One of my students however, decided to divide 20 by 1.15 because I have taught a method for correcting for ambient temperature factors based on the equation: ampacity= calculated load/(adjustment factor), thus, by his reasoning, he took 20 and divided it by 1.15 and gave me 17.3.
It seems to me his mistake lies in the fact that no calculated load was given in the problem, only the size and insulation type.
Any thoughts?
I understand that, but he said his general formula was Ampacity...Not just Ampacity used below 86 degrees, Usually Ampacity is corrected for higher temps and or more than 3ccc, which is always less than 1. So I don't see how his "equation" works. I could be wrong, and if so would like to know the correct way.
Example, Lets look at a 20 AMP Load where there are 4CCC. The equation he gave would be Ampacity= 20/.8= 25....We all know Ampacity doesn't increase with 4CCC's..So ?? Who is doing what wrong ???
Again, the issue here is that you're assuming a load. What I was after is, given the conditions, how much would the allowable ampacity increase when the ambient temperature was so low. Clearly the allowable ampacity would increase. Mr Beck pointed out that the question was ambiguous.
In your example, like my student, you assumed a calculated load when there was none. The 20 amps is taken from the 60 degree column of table 310.15 (B)(16). It is not the calculated load however. No calculated load is given. I think that while the question was indeed ambiguous, it is important to read the question carefully and not insert information which is not present.
You have the wrong mathematical operators in your equations.

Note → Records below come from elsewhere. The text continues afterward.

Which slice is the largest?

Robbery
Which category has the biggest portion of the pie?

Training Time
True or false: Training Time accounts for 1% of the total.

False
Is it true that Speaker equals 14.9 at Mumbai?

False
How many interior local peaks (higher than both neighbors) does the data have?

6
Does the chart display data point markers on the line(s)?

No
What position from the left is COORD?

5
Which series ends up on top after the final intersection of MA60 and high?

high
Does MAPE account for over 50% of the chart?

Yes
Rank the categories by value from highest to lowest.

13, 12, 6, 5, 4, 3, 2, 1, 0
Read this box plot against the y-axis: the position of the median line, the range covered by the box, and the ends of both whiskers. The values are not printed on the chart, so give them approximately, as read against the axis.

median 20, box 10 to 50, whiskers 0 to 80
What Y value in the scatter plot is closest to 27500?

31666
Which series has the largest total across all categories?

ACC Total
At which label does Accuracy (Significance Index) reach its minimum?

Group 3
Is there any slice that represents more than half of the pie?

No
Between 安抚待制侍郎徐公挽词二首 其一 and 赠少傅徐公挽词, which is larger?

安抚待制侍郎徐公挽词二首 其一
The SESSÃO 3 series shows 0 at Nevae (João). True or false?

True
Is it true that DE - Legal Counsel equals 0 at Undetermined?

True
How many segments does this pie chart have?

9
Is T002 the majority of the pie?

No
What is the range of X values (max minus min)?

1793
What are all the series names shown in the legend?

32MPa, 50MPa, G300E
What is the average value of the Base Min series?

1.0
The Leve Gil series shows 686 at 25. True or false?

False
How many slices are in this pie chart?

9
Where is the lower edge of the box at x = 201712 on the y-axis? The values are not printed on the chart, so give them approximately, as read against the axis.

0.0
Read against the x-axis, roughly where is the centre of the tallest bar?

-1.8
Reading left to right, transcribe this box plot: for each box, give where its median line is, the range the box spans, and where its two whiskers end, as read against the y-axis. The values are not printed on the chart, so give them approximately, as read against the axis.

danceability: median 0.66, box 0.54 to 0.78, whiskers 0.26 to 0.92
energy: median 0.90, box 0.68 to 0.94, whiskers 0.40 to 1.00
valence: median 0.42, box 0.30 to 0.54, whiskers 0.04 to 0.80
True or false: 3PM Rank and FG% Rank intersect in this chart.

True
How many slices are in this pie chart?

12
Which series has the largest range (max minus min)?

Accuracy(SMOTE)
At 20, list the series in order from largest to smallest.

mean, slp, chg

If you have 4 CCC's the conductor needs to be adjusted to 80% of it's normal capacity. 80% of 20 is 16 (20 x .80)
in the OP the 1.15 adjustment factor for a low ambient temp actually increases ampacity that 20 amp conductor is able to carry extra 15% because of low ambient temp and is good for 23 amps not 17.4. However in most circumstances it must still be protected by a 20 amp breaker, but if you have both low ambient temp with 1.15 adjustment and 4-6 conductors in raceway you have 20 x 1.15 x .80 = 18.4 for conductor available ampacity. Keep in mind this is for the 90 deg C column, a 12 AWG conductor would start derating from 30 amps not 20 amps in this instance so if we ran the same numbers there it would be good for 30 x 1.15 x .8 = 27.6 amps, terminations are likely only going to allow using this conductor though at the 75C level, and other then some specific loads (motors and air conditioners being a couple of the most popular) you still must protect this conductor with a 20 amp overcurrent device.
Now if you are adjusting the load value to find a conductor to match you work the other way.
Say you have a 15 amp load in the same ambient that allows for a 1.15 adjustment factor and put it in a raceway with 4-6 current carrying conductors in it you can go with the reciprocal functions of the adjustment factors and you want to know what minimum size conductor you need instead of starting with a 20 amp conductor (12 AWG) and adjusting it only to find it may be too small and then re-figuring adjustments with a 10 AWG just take the 15 amp load divide (instead of multiplying) by the adjustment factor of 1.15, then divide again (instead of multiplying) by the .80 adjustment for number of conductors and you get 15 / 1.15 / .80 = 16.3. You need to select a conductor that has an ampacity of at least 16.3 amps for this application. (note that you do need to multiply the 15 by 1.25 first if it is a continuous load)
The other confusion you have is with the adjustment factor higher then 1 for low ambient temps.
In my example with the 15 amp load above - if we disregard the number of current carrying conductors a moment we had 15 / 1.15 which is 13.04. That basically means the temp is cool enough that the insulation of a 13 amp conductor can handle the heat produced in the conductor carrying a 15 amp load. You will find that you still need a 14 AWG conductor in this instance for other reasons though, first because this 13 amp conductor is based on 90C insulation, you will still need a minimum of 15 amp conductor from either 60 or 75 degree column based on terminal ratings.